Because many patients who need sedation as an adjunct to weaning will have experienced prolonged or difficult weaning, effects of sedatives on respiratory function are an important consideration.
Sedatives that act via γ-aminobutyric acid (GABA)-ergic pathways (e.g., benzodiazepines, opioids and propofol) adversely affect respiratory drive and/or timing. This aspect is very important, as sedation with GABA-ergic and/or morphine-like agents can represent per se a source of patient–ventilator asynchrony, prolonging the need for ventilatory support .
Alpha2-agonists do not adversely affect respiratory drive and/or timing.
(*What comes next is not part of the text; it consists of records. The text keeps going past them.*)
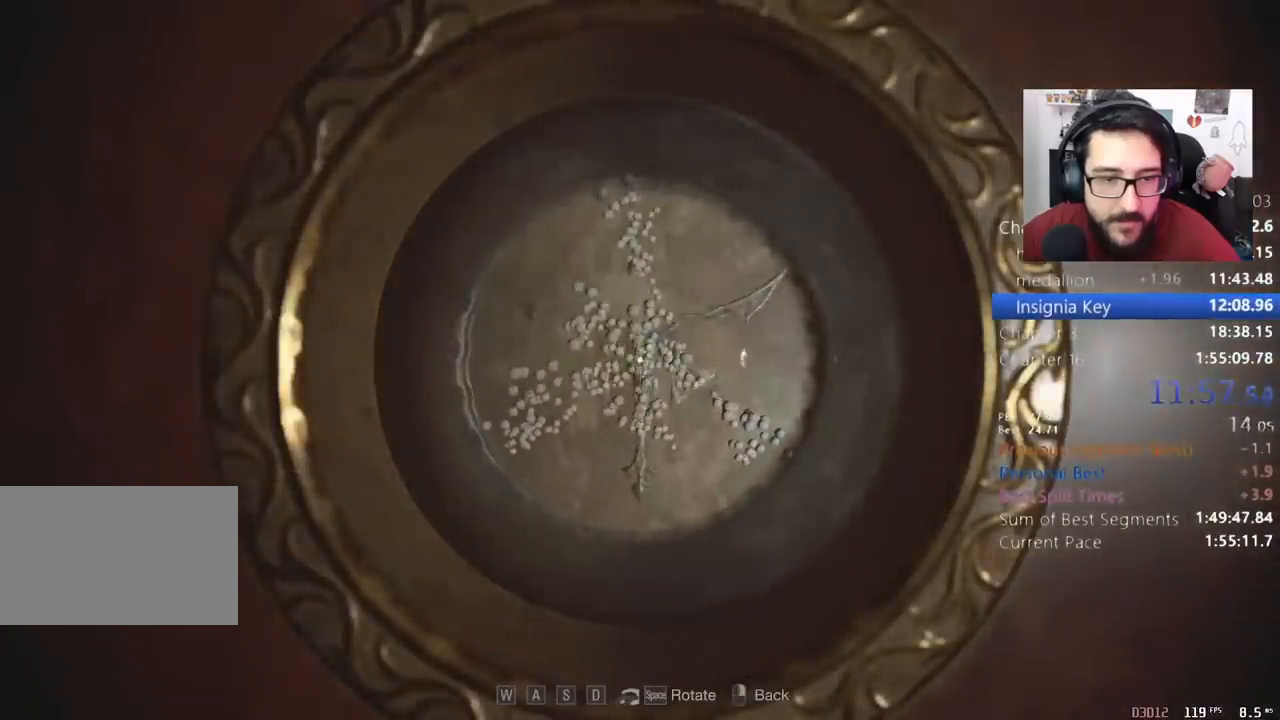
{"keys": [], "mouse": [], "events": []}
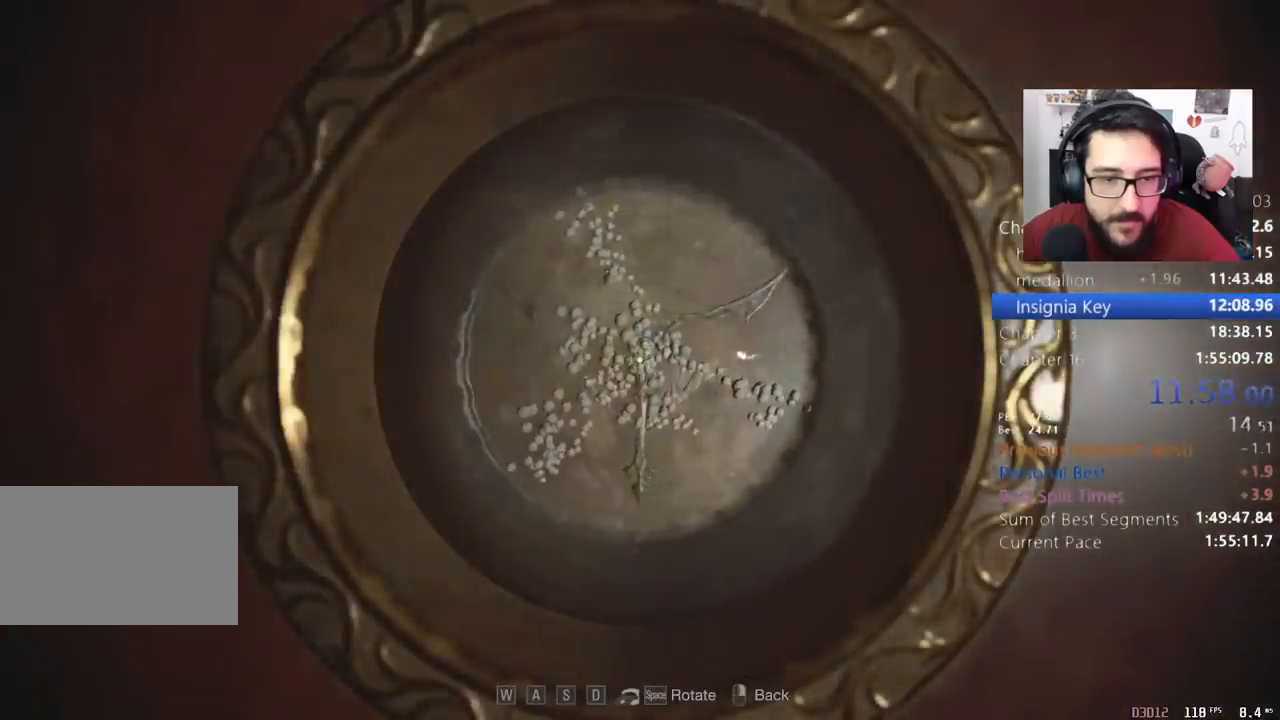
{"keys": ["d"], "mouse": [], "events": [[100, "a", "down"], [167, "a", "up"], [500, "d", "down"]]}
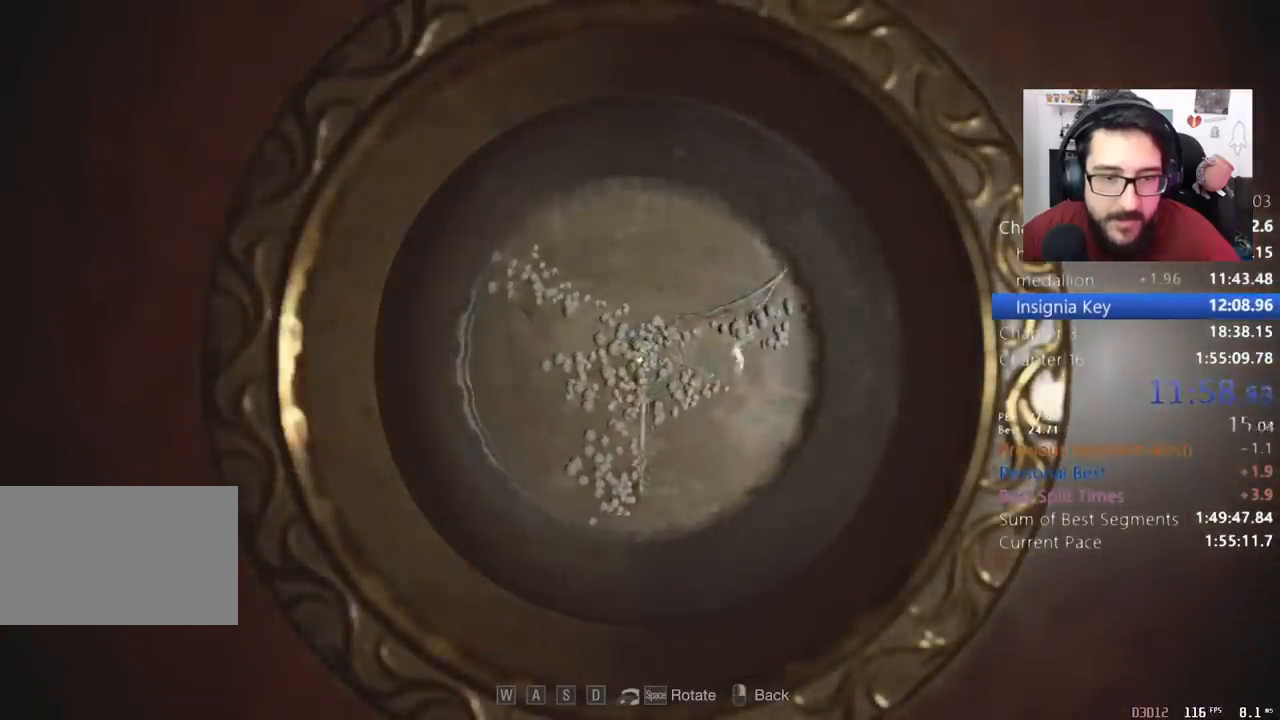
{"keys": [], "mouse": [], "events": [[17, "d", "up"], [133, "d", "down"], [167, "d", "up"]]}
A range of sedative regimens are in use in Europe, reflecting differing circumstances, priorities or perspectives at national or sub-national levels. It is, therefore, infeasible to recommend a single agent or regimen, but for patients undergoing difficult or prolonged weaning there should be a presumption in favour of short-acting sedatives delivered as a continuous infusion. Remifentanil and dexmedetomidine are particularly well suited to that requirement and can be relied on to deliver comfort to patients emerging into spontaneous breathing while also meeting the goal of minimal/awake sedation. Low-dose morphine in the manner advocated by Strøm et al.  may also be considered, though there is a widespread assumption (not yet formally tested) that this approach requires a very low (probably 1:1) staff:patient ratio to enable it to be implemented consistently successfully.
Remifentanil should be used as a very low-dose continuous infusion (e.g. 0.05 μg/kg/min) to avoid possible adverse effects on respiration .
Dexmedetomidine appears to be particularly well suited to the needs of patients receiving NIV as part of a step-down ventilation strategy or for the prevention (but not treatment) of post-extubation weaning failure. One rationale for this application is that NIV enables some patients to be extubated sooner than might be possible if they were being restored directly from mechanically supported to fully unsupported breathing. Patients proceeding to NIV may, therefore, be extubated sooner and/or at a deeper level of sedation than if they were being restored to unsupported breathing. Dexmedetomidine-based sedation during NIV may, therefore, be used as a step-down measure replacing longer-acting sedatives and to prepare the patient for the final phase of weaning by establishing conscious sedation, just as NIV itself is used as a step-down ventilation measure prior to extubation.
Epstein  and Burns and colleagues  have noted that the evidence from randomized trials of the benefit of NIV as an aid to weaning or to prevent post-extubation failure is substantially limited to acute-on-chronic respiratory failure, most obviously COPD. Whether or not using NIV under present conditions reflects this limitation and whether an emphasis on newer sedatives such as dexmedetomidine might enhance the success of NIV in this context or expand the range of valid clinical situations in which NIV is advantageous are matters deserving of early investigation.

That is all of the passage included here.